Tugas A. Sebutkan semua nama negara yang muncul dalam teks tentang perjalanan imamat P. Albert Nampara SVD. Urutkan menurut kemunculan pertamanya.
Tugas B. Lanjutkan teks tentang perjalanan imamat P. Albert Nampara SVD, mulai setelah kalimat terakhir yang ditampilkan.

Teks.
======
Ditulis oleh Stefanus Wolo Itu
Banyak rekan imam merayakan syukuran perak imamat bulan September tahun ini. Salah satunya P. Albert Nampara SVD, misionaris di negeri Alpen Swiss asal Mbaumuku Ruteng Manggarai Flores.
Tanggal 15 September 1999, Albert menerima urapan imamat dari Mgr. Eduardus Sangsun SVD di gereja Katedral Ruteng. Sejak itu ia resmi menjadi imam dan menjalankan tugas misi di pelbagai tempat.
Bulan September–Desember 1999, Albert menikmati bulan madu imamat di tengah keluarga dan umat Paroki Reo. Bulan Januari–Februari 2000 mengurus visa di Jakarta. Bulan Maret 2000–Maret 2001 belajar bahasa di Seminari Tinggi SVD Sankt Agustin Jerman. Tahun 2001–2002 ia menjalani tahun pastoral di Augsburg, 70-an kilometer dari Allianz Arena, markas Bayern München.
Tahun 2003 Albert menuju negeri Alpen Swiss. Dia bekerja di beberapa paroki, dari dua keuskupan dan provinsi yang berbeda. Tapi tempat tinggalnya tetap sama yaitu komunitas SVD Steinhaussen, satu-satunya biara SVD yang tersisa di Swiss saat ini.
Tahun 2003–2008 Albert melayani umat Paroki Aufholten am Albis, Keuskupan Chur. Paroki ini letaknya dekat Zürich, kota termahal di dunia. Tahun 2008–2019 ia melayani Paroki Mensingen dan Oberägeri, Provunsi Zug, Keuskupan Basel.
Bulan Juni 2019–Juni 2020 Albert menjalani tahun sabatikal. Enam bulan pertama mendalami bahasa Inggris di Irlandia. Rencana enam bulan berikutnya kursus musik di Jakarta. Rencana ini gagal karena Covid 19. Kata Albert, itu babak covidtikal. Gara-gara Covid ia tinggal saja di rumah Mbaumuku.
======
Item yang Disediakan.
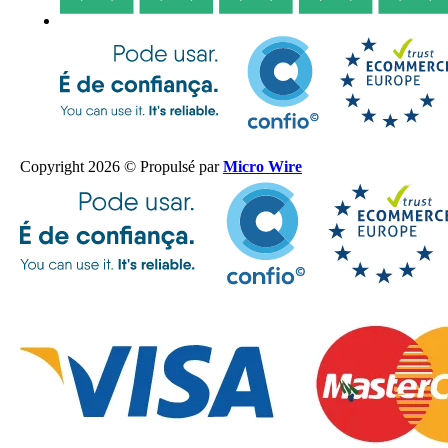
Copyright 2026 © Propulsé par
Micro Wire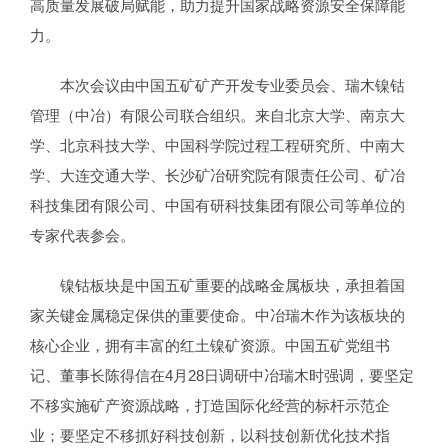
高质量发展破局赋能，助力提升国家战略资源安全保障能
力。
本次会议由中国五矿矿产开发专业委员会、瑞木镍钴
管理（中冶）有限公司联合组织。来自北京大学、南京大
学、北京科技大学、中国科学院过程工程研究所、中南大
学、大连交通大学、长沙矿冶研究院有限责任公司、矿冶
科技集团有限公司、中国有研科技集团有限公司等单位的
专家代表参会。
镍钴板块是中国五矿重要的战略金属板块，承担着国
家关键金属稳定保供的重要使命。中冶瑞木作为该板块的
核心企业，拥有丰富的红土镍矿资源。中国五矿党组书
记、董事长陈得信在4月28日调研中冶瑞木时强调，要坚定
不移实施矿产资源战略，打造国际化经营的标杆示范企
业；要坚定不移抓好科技创新，以科技创新优化技术指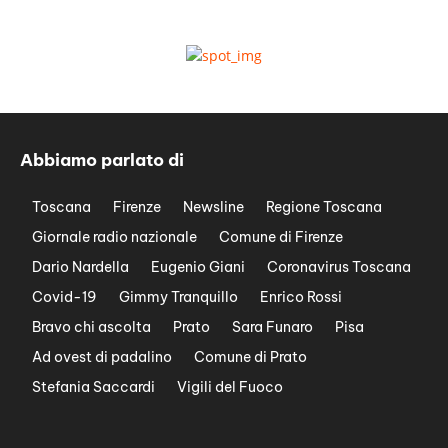
Abbiamo parlato di
Toscana
Firenze
Newsline
Regione Toscana
Giornale radio nazionale
Comune di Firenze
Dario Nardella
Eugenio Giani
Coronavirus Toscana
Covid-19
Gimmy Tranquillo
Enrico Rossi
Bravo chi ascolta
Prato
Sara Funaro
Pisa
Ad ovest di padalino
Comune di Prato
Stefania Saccardi
Vigili del Fuoco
======
Jawaban yang Diharapkan A. Swiss, Jerman, Irlandia

Jawaban yang Diharapkan B.
Setelah sabatikal, Albert menerima perutusan baru di “pastoralraum” Hünenberg hingga hari ini. Kami di Swiss mengalami kekurangan imam. Tak ada seminari menengah. Hampir tidak ada panggilan baru. Banyak paroki tanpa imam.
Dalam dua dasawarsa terakhir, paroki-paroki yang berdekatan membentuk “pastoralraum”, ruang atau wilayah pastoral. Setiap pastoralraum membentuk tim pastoral bersama yang dipimpin oleh imam atau awam untuk melayani umat di wilayah itu.
Selama 25 tahun Albert menjumpai para imam, rekan kerja, umat beriman yang berbeda budaya, bahasa, status sosial, mentalitas, dan tingkat pendidikan. Tiga bulan di Reo, Albert mengalami suasana Manggarai. Di Jerman dan Swiss, ia hidup dalam budaya Eropa, belajar dan berbicara bahasa Jerman.
Bahasa Jerman itu sulit. Paling kurang menurut pengalaman pribadi saya: tata bahasa, kosa kata, penekanan, dan cara pengucapannya. Beberapa kosa kata bahasa Jerman mirip kata makian kita orang Flores. Pernah seorang rekan imam dari Bajawa kunjung saya ke Eiken. Dia kaget saat misa saya ucapkan LASSET UNS BETEN atau marilah kita berdoa. Dia kira saya maki dia.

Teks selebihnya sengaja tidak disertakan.